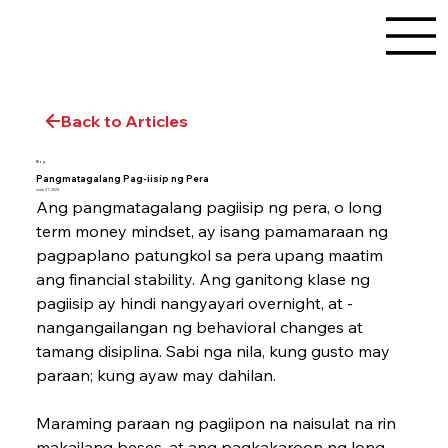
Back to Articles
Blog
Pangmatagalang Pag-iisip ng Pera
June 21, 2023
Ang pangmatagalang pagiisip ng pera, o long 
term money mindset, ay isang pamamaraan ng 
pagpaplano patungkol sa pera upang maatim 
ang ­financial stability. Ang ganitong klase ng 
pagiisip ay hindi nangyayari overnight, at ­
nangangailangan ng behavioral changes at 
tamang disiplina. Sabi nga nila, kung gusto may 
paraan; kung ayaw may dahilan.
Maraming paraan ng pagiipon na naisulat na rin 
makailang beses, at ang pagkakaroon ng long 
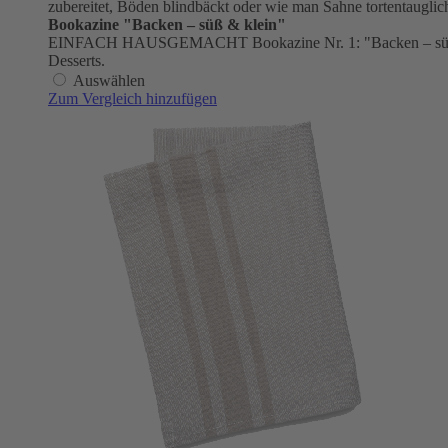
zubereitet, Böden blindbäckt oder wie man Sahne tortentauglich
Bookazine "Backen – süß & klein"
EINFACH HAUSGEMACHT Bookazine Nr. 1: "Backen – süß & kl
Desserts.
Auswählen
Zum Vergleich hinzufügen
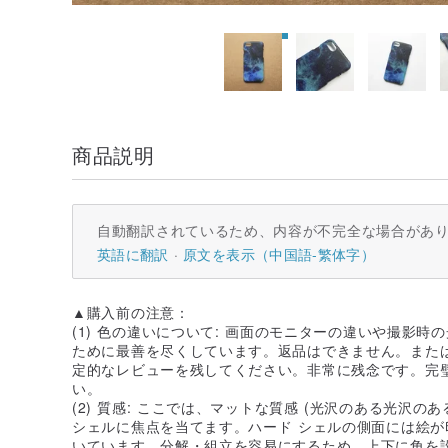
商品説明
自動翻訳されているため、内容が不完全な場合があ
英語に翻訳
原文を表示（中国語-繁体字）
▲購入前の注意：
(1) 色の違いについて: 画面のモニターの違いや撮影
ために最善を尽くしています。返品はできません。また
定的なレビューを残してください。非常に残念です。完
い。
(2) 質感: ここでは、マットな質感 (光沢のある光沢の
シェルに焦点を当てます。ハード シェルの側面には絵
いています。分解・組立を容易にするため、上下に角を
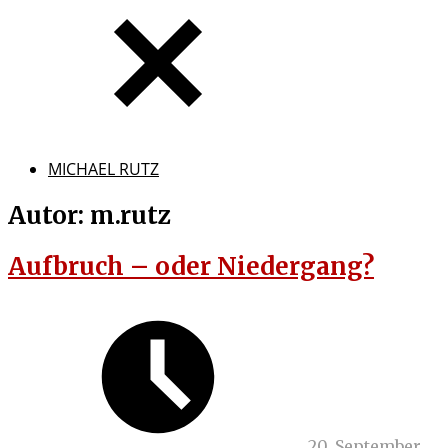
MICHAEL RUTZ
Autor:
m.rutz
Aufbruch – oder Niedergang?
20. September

* * * *

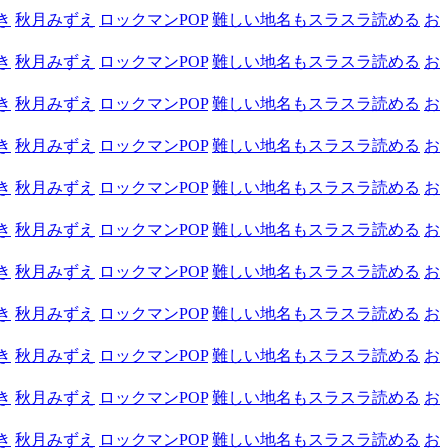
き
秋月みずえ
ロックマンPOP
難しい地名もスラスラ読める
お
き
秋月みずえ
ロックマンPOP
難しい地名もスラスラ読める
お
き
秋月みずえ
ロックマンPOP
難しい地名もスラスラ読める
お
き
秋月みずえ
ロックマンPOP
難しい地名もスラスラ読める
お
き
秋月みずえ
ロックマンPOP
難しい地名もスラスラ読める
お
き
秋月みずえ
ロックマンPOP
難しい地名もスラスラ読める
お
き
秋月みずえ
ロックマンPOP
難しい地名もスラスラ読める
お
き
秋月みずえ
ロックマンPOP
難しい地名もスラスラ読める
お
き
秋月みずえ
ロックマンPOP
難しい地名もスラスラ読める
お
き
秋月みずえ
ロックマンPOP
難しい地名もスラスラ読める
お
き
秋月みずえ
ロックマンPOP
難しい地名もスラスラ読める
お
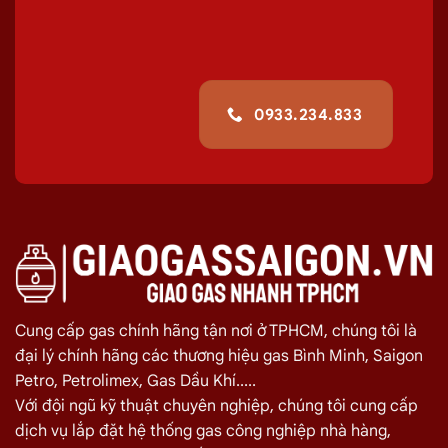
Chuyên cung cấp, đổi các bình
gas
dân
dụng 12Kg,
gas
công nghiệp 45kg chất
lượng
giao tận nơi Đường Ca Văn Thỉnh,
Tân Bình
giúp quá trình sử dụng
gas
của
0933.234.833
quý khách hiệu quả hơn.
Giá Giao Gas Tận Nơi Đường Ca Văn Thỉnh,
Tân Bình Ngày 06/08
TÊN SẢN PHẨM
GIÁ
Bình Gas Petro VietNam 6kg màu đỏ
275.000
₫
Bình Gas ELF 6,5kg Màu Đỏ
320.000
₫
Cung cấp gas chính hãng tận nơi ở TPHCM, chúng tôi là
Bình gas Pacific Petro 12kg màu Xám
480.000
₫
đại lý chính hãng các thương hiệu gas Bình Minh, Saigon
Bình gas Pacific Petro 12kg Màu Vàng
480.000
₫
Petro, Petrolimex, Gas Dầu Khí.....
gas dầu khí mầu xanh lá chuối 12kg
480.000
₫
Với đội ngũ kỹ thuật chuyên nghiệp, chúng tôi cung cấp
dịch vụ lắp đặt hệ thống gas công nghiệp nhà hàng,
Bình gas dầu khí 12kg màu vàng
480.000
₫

* * * *

Check each line of the data above for the word "kung" and copy the ones where it is found.

◆ **Solution to this task**
tamang disiplina. Sabi nga nila, kung gusto may 
paraan; kung ayaw may dahilan.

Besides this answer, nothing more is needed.